Over voltage conditions are most likely to occur prior to synchronization. Once synchronized, over voltage can occur but the limits may be less restrictive than other limiting factors. The damage mechanism associated with the over voltage condition is overheating of the generator stator cores from operating in magnetic saturation.

When the voltage regulator is operating in automatic, the over voltage limit is enforced by the volts/hertz limiter function (VHL or HXL). The limiter is a control function of the automatic voltage regulator and acts to prevent the generator from exceeding the specified volts/Hz ratio using the automatic voltage regulator output. The action of the volts/Hz limiter is not usually time delayed.

The limiter is usually backed up by a volts/Hz protection scheme (VHP or HXP). The implementation of the volt/Hz protection is quite variable among sites and manufacturers, with some installations choosing to disable the volts/Hz protection once the generator is synchronized.

The most common version of volts/Hz protection utilizes dual set points, each with their own time delays, where the lower set point device has a long time delay and the higher set point device has a shorter time delay. In some cases, the automatic voltage regulator (AVR) is tripped to manual operation as part of the sequence in expectation that the AVR has malfunctioned. If the AVR was at fault, the generator output voltage should be reduced, the transient terminated and a unit trip avoided.

In all cases, if the over voltage condition persists for too long, the final result of the protection scheme is removal of excitation from the generator, either through opening of the field breaker or tripping of the generator lockout relay.

Generator VEE Curve

The VEE Curve illustrates the relationship of generator excitation to the range of generator operating load conditions. The ratings of the generator are listed across the top of the graph. The vertical axis is scaled in per unit MVA (fractional percent). The horizontal axis is scaled in amps of field current. Throughout the curve, the generator is assumed to be at rated voltage and rated frequency. The effects of reduced cooling capability are shown with the three hydrogen pressure values.
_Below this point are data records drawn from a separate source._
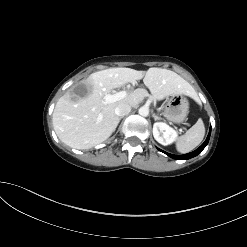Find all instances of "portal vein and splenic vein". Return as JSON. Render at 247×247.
<instances>
[{"label":"portal vein and splenic vein","instance_id":"18ae733b","mask_svg":"<svg viewBox=\"0 0 247 247\" xmlns=\"http://www.w3.org/2000/svg\"><path fill=\"white\" fill-rule=\"evenodd\" d=\"M127 95H128L127 91H120L115 94H108L104 97L103 103L104 104L113 103V102L124 99Z\"/></svg>","mask_w":247,"mask_h":247}]
</instances>
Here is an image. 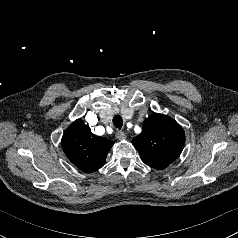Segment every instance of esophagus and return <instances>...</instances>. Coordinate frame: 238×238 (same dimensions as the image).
<instances>
[{
    "label": "esophagus",
    "mask_w": 238,
    "mask_h": 238,
    "mask_svg": "<svg viewBox=\"0 0 238 238\" xmlns=\"http://www.w3.org/2000/svg\"><path fill=\"white\" fill-rule=\"evenodd\" d=\"M117 140H125L126 139V135L124 132L122 131H118L115 135Z\"/></svg>",
    "instance_id": "obj_1"
}]
</instances>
Reduced cooling capability mandates reductions in the maximum allowable MVA and field current.



Figure 23: Generator Vee Curve



A set of vertical curves emanate from a locus at 1743 amps, the no load field current for this generator. Each line represents a constant power factor for a varying MVA and field current. The curvature of the lines is related to the combined effects of resistive and reactive voltage droop of the generator.

Constant megawatt curves are drawn horizontally across the power factor lines at three arbitrary values. The shape of the constant megawatts curve illustrates the non linear relationship of MVA to megawatts and megaVARs for varying power factors.

The nameplate rated operating point of the generator is found at the upper right corner where the 0.90 PF line intersects the 1.0 per unit MVA line. Following that point straight down to the horizontal axis yields the nameplate rated field current of 4396 amps. If the generator is operated at unity PF, the field current at the rated MVA will be 3550 amps, which equates to approximately 80 percent of the rated field current.

No Load =1743 amps = 39.7% of rated field current

Full Load at Unity PF = 3550 amps = 80.8% of rated field current

Full Load at Rated PF = 4396 amps = 100% of rated field current

From these values, one can see that the field current required to carry resistive load is approximately twice that required to achieve no load rated voltage. The increase in field current is needed to compensate for the effect of the resistive voltage droop of the generator as the unit carries real load. In order to carry the rated reactive load, a further increase in field current of approximately 20% is required to compensate for the reactive voltage droop. The relative proportionality of field current to these three operating conditions will generally hold true for all generators.

If the excitation current is not increased beyond the no load rated value, one can see that as the unit load is increased, the power factor will begin to shift away from unity toward the under-excited condition such that power factor will decrease from unity to 0.80 as the load just exceeds 350 megawatts. This exemplifies the effect on output behavior due to the inherent voltage droop of the generator and the importance of having an automatic voltage regulator.

Capability Curve:

The Generator Capability curve is provided by the generator manufacturer for the use by plant operators as a guideline for ensuring that the generator is operated safely. It is a composite of four families of curves, each of which is a limit, protecting the generator from damage due to overheating or pole slippage. These shapes of these four families give the composite curve its characteristic D shape.



Figure 24: Idealized Generator Capability Curve

The axes of the curve are watts on the horizontal axis and volt-amps reactive on the vertical axis. Since VARS can be inductive or capacitive, the VAR axis is zero centered and divided into two segments: overexcited (lagging) and under-excited (leading). The lines drawn outward from the origin trace the watt/VAR relationships at various power factors.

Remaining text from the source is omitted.